* EXERCISE REQUIREMENTS: What to return is the tail of the data, from the line that contains "Booth Section B, BITO" down to the last line, copied exactly.

Edit difference data

Content starts

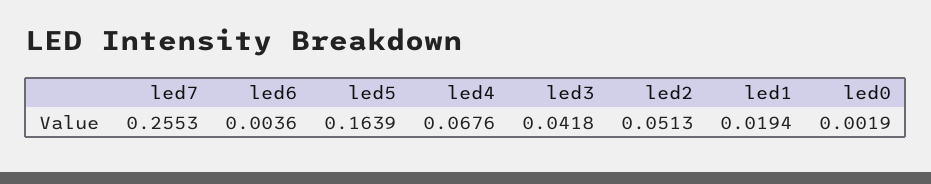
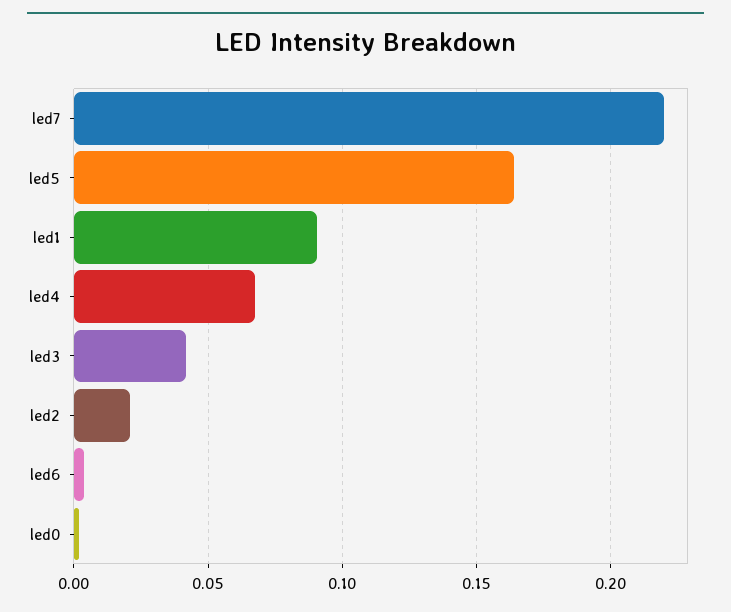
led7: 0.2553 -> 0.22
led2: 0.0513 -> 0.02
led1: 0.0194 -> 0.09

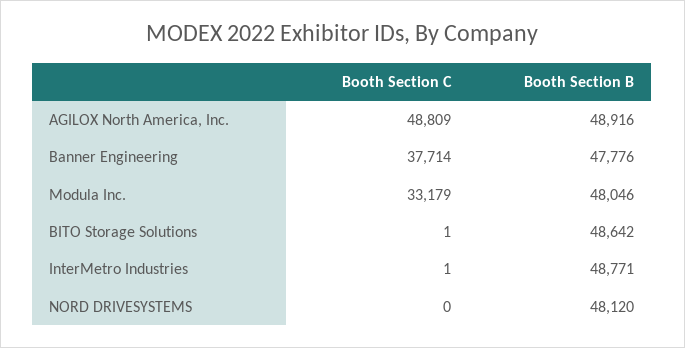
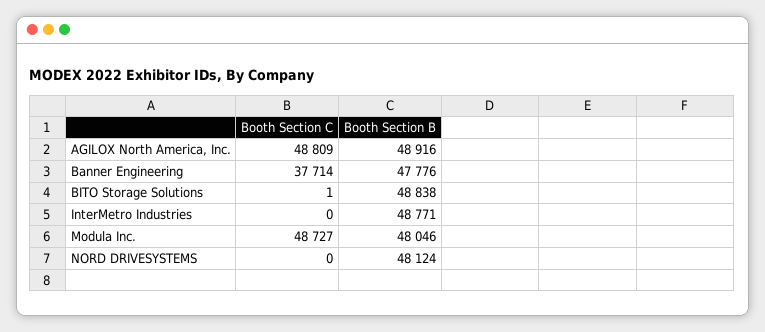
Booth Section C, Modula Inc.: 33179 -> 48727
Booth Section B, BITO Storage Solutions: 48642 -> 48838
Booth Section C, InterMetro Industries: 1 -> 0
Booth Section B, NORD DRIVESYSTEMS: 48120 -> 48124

Content ends

* FINISHED EXERCISE:
Booth Section B, BITO Storage Solutions: 48642 -> 48838
Booth Section C, InterMetro Industries: 1 -> 0
Booth Section B, NORD DRIVESYSTEMS: 48120 -> 48124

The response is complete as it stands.